THE VIEW FROM CASTLE ROCK
By Alice Munro

I hope it can be said without being glib or condescending that one of the favourite literary genres for Canadians of a certain age and social background to adopt is the family history/memoir. These volumes are typically self-published retirement projects, and mainly meant to be shared among friends and close relations. I have three of them sitting on my bookshelves now, written by my grandfather, my father, and my aunt. Robert Laidlaw wrote a similar sort of book in the form of a novel based on his family’s pioneer past. And now with The View From Castle Rock his daughter Alice has taken up the task.

She is conscious of the stereotype. When doing research on local church cemeteries at the university reference library she knows the best way to avoid questions about why she’s interested in the subject is to say that she’s writing a family history. “Librarians are used to people doing that – particularly people who have gray hair.” This “rifling around in the past,” the passion for which strikes “mostly in our old age,” is almost a rite of passage now for the senior set.

But seeing as this particular project comes to us courtesy of Alice Munro, it deserves special attention.

A coy “Foreword” explains that these stories were written at various times over the years, but kept out of her other books because they were “rather more personal.” They do not, however, constitute a memoir. They are explorations of Munro’s life, but “not in an austere or rigorously factual way.” Things are made up. “You could say that such stories pay more attention to the truth of a life than fiction usually does. But not enough to swear on.”

So this is a work of fiction. Autobiographical yes, and perhaps (though this is arguable) more personal than usual for Munro. But fiction all the same.

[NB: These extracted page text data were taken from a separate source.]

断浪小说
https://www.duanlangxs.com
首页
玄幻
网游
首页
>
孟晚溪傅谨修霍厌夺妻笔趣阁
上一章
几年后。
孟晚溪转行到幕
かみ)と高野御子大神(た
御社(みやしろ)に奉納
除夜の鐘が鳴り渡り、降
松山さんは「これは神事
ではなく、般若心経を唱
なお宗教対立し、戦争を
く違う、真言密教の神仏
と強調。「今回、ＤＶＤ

The book is divided into two parts. The first, “No Advantages,” tells of Munro’s Laidlaw ancestors leaving Scotland and settling in that part of Ontario later to be identified by readers as “Alice Munro country.” This part of the book is most obviously “full of . . . invention” – though there are old letters and journals quoted throughout. It is also rather dull stuff, faithful in spirit to the originals of the proud, silent, hard-working, and humorless natives of Munro country, and their construction of lives “monastic without any visitations of grace or moments of transcendence.”

But of course those epiphanic moments and visitations are what Munro’s fiction is all about. In “No Advantages” they are muffled in history. With the stories of the second part, “Home,” we are on more familiar ground. These are told in the first-person, and are based on characters and events in Munro’s own life. As the title of the section suggests, however, the focus is less on the person than the place.

Munro has always been a regional author, which is a designation that carries with it a certain attitude toward time as well as geography. Like a lot of regional authors, Munro’s outlook is conservative, even nostalgic, in its attachment to the past. Things have certainly changed from “those days” to “these days” (a formula that gets repeated here a bit too often), and not all of the change has been for the better. But while the bank barns and orchards have given way to industrial farms, the elemental character of the place – the physical landscape of Huron County and the character of its native rural population – is something that endures.

The View From Castle Rock is obviously a lot more than a conventional Ontario family history and memoir. But it is also a lot less than Munro’s best work. Which is not to totally discount it. Munro on a bad day is still a better read than most writers on a good one. But the usual magic music of her language is only playing faintly in the background here, dominated by easy notes of local colour and sentimental charm. Strong evidence that this great mythic ground – perhaps the greatest in all our literature – may finally be written out.